### Records provided

§

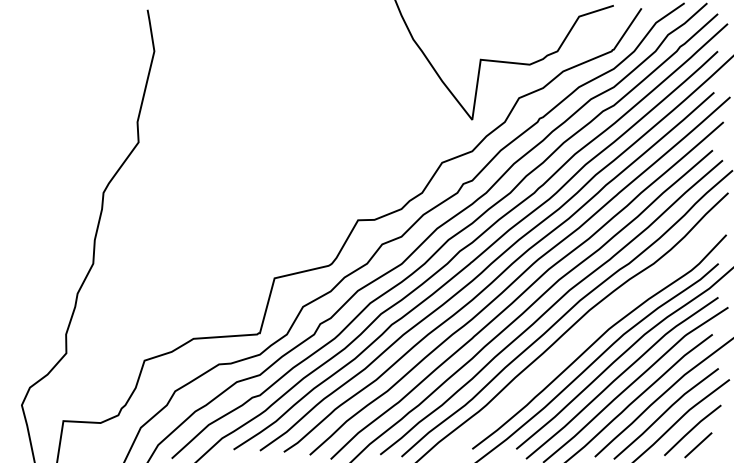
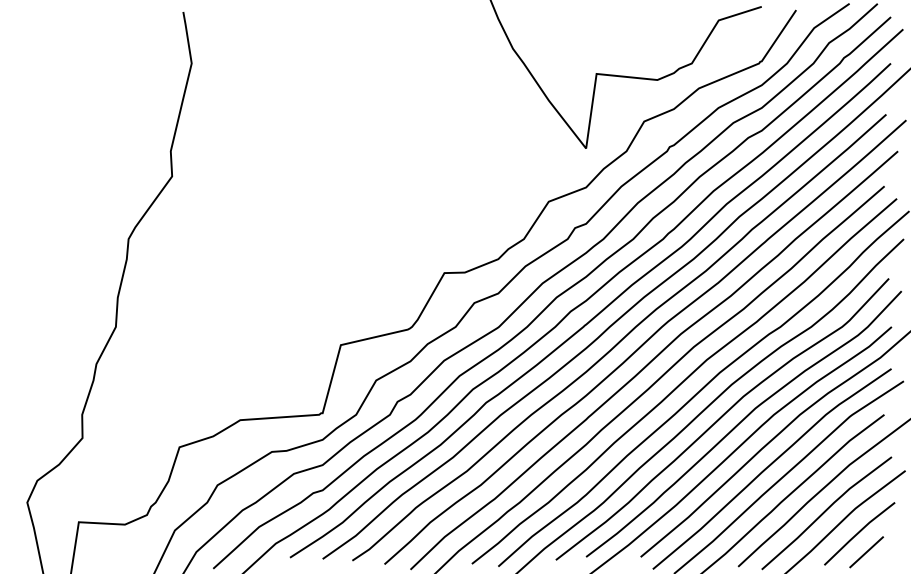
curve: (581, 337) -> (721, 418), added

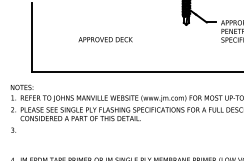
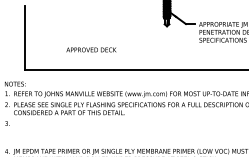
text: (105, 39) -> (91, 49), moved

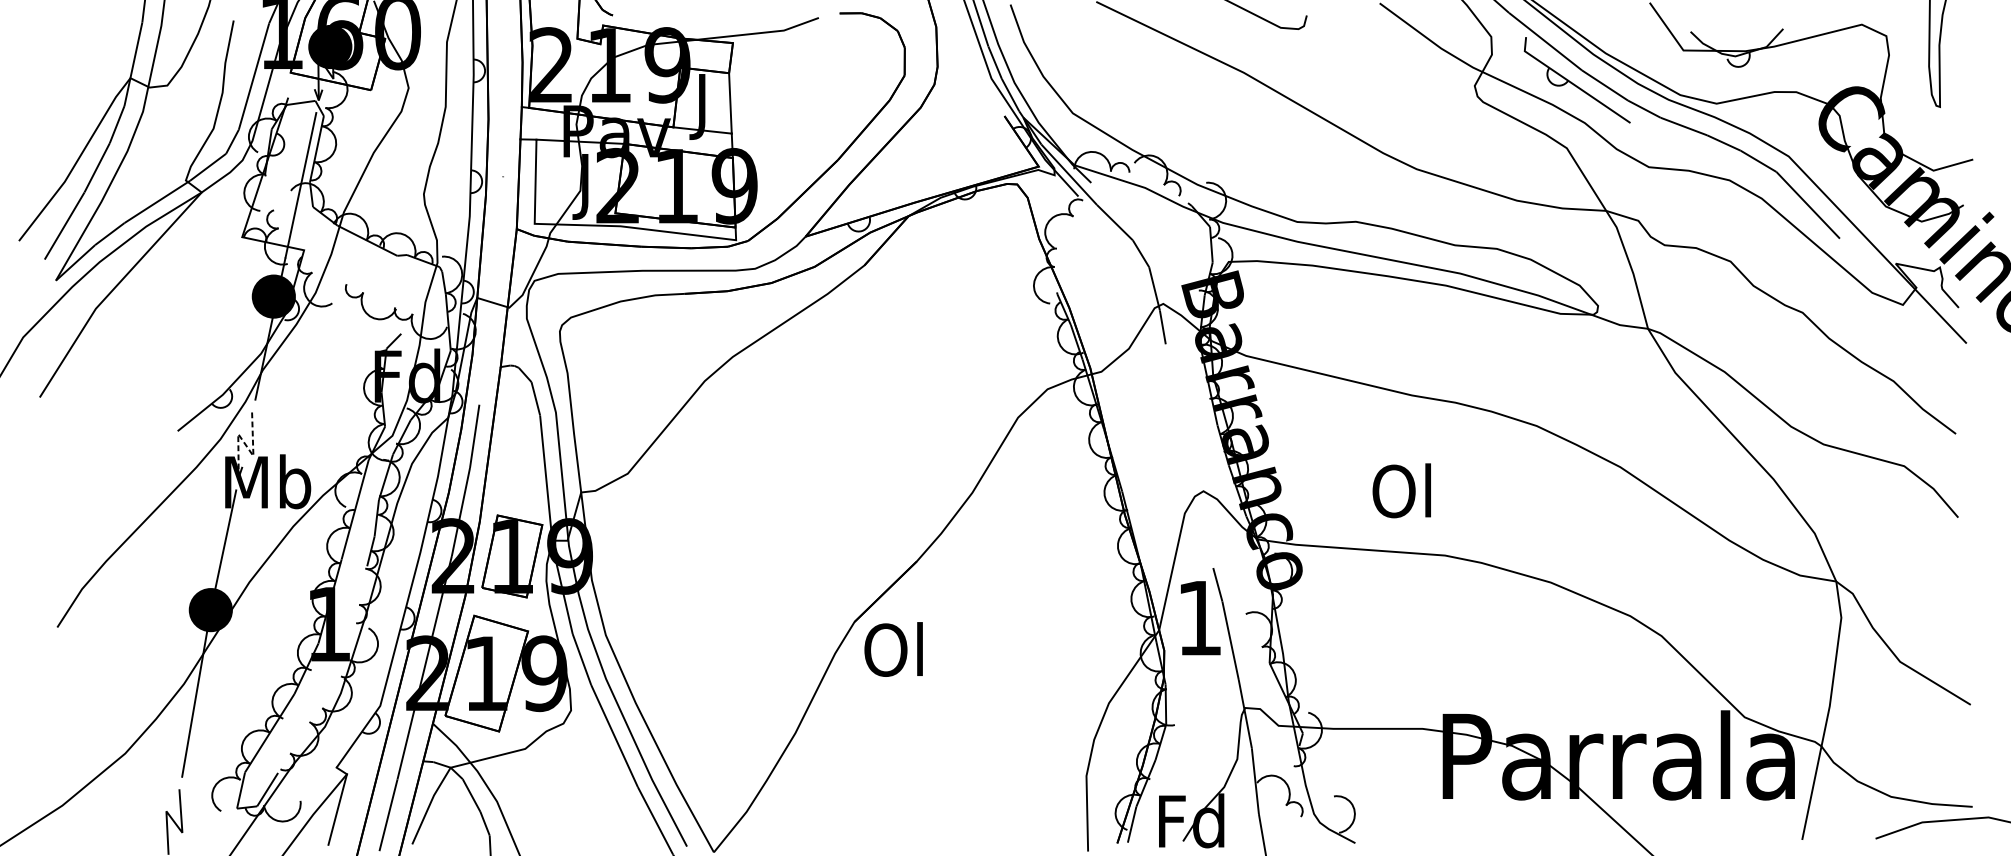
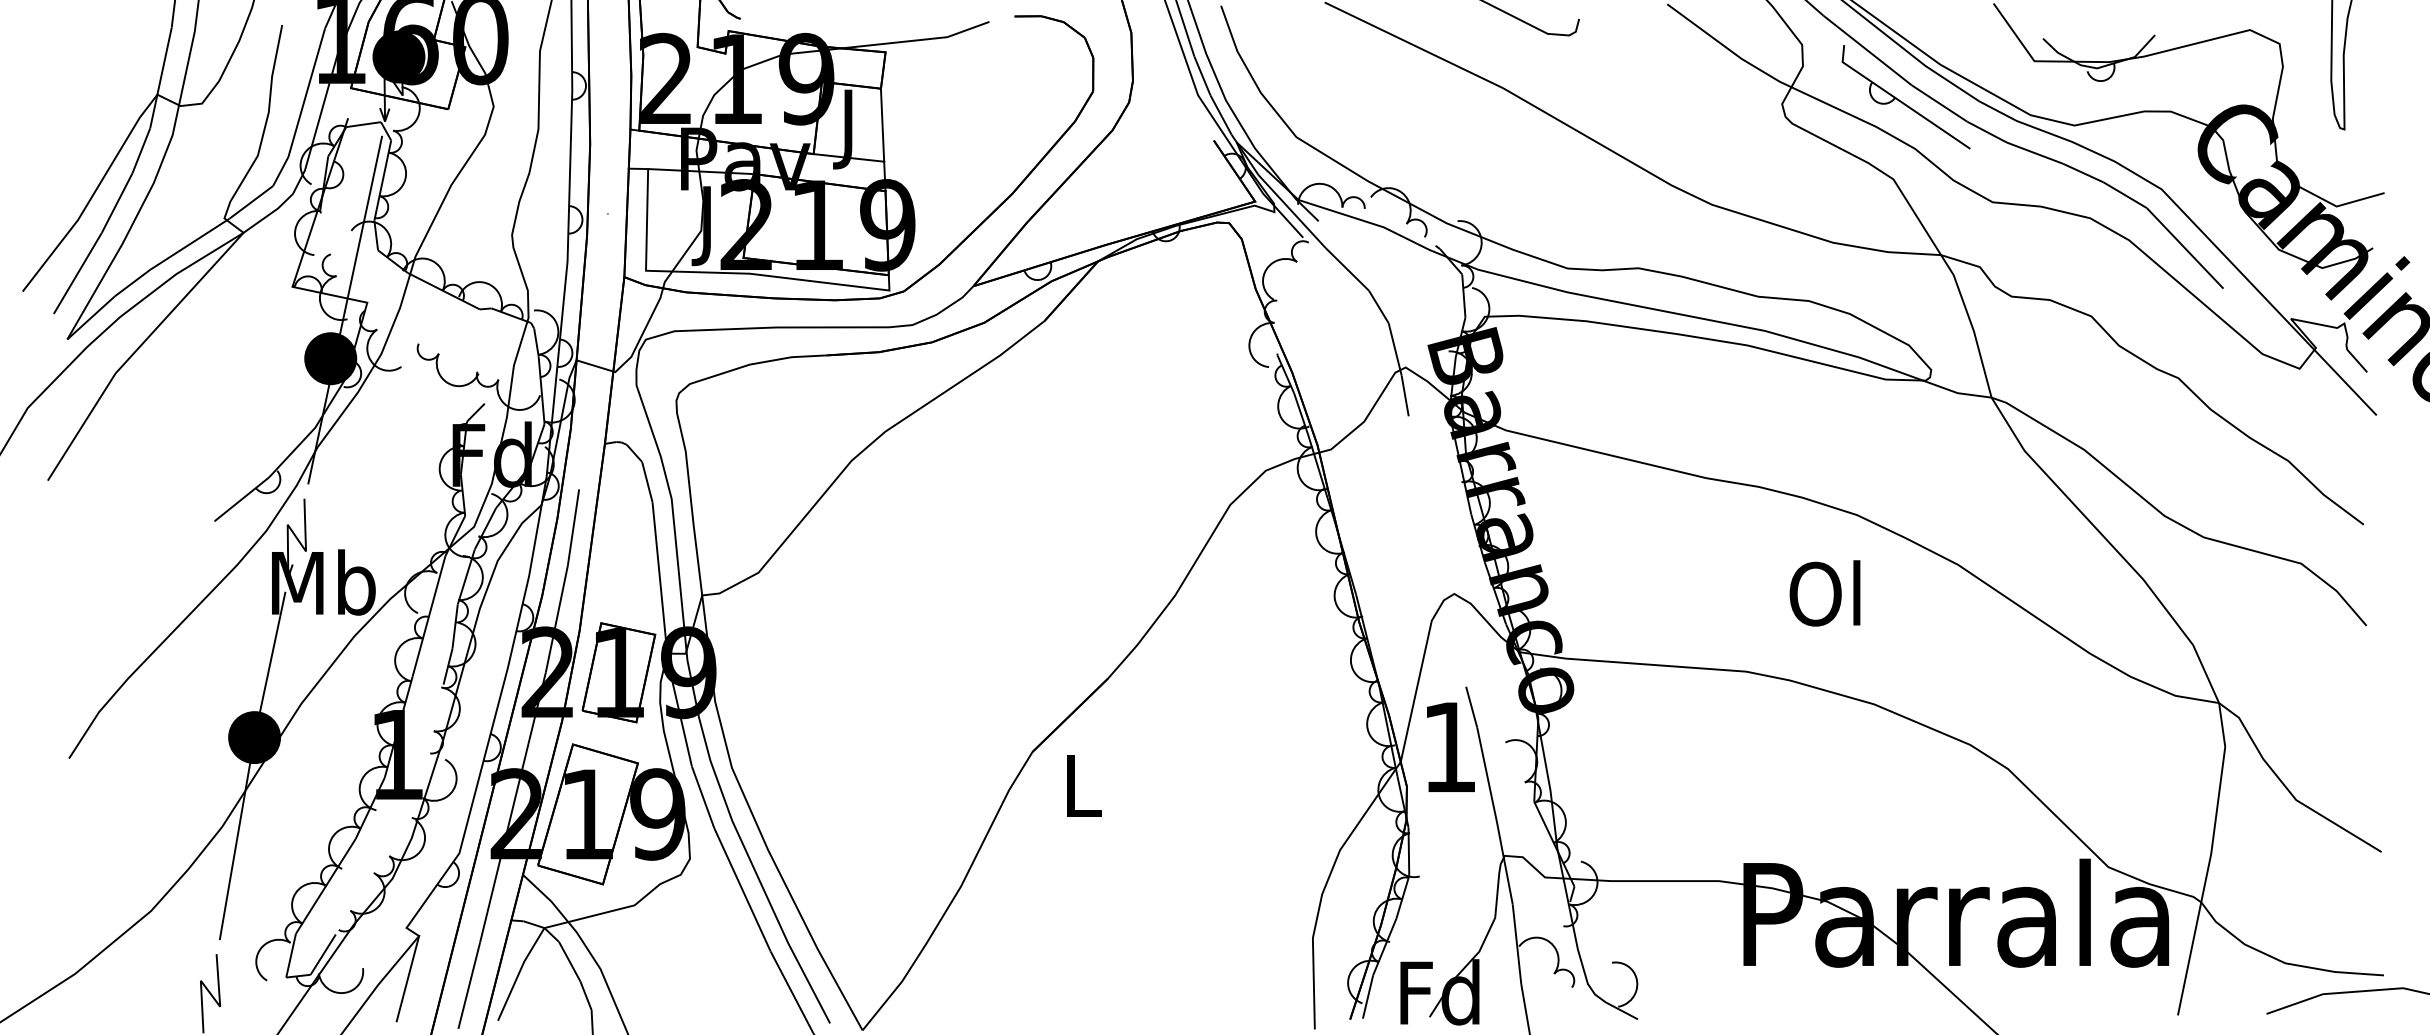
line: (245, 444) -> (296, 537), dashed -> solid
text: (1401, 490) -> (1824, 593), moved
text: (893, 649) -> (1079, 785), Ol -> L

§

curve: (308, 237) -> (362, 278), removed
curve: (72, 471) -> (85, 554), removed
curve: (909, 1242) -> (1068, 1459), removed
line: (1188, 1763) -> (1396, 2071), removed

§

### Request
In the entries above, find the line with "line: (245, 444)" and the line with "text: (893, 649) -> (1079, 785), Ol -> L", then set down exactly those two and every line between them, nothing else.

### Task answer
line: (245, 444) -> (296, 537), dashed -> solid
text: (1401, 490) -> (1824, 593), moved
text: (893, 649) -> (1079, 785), Ol -> L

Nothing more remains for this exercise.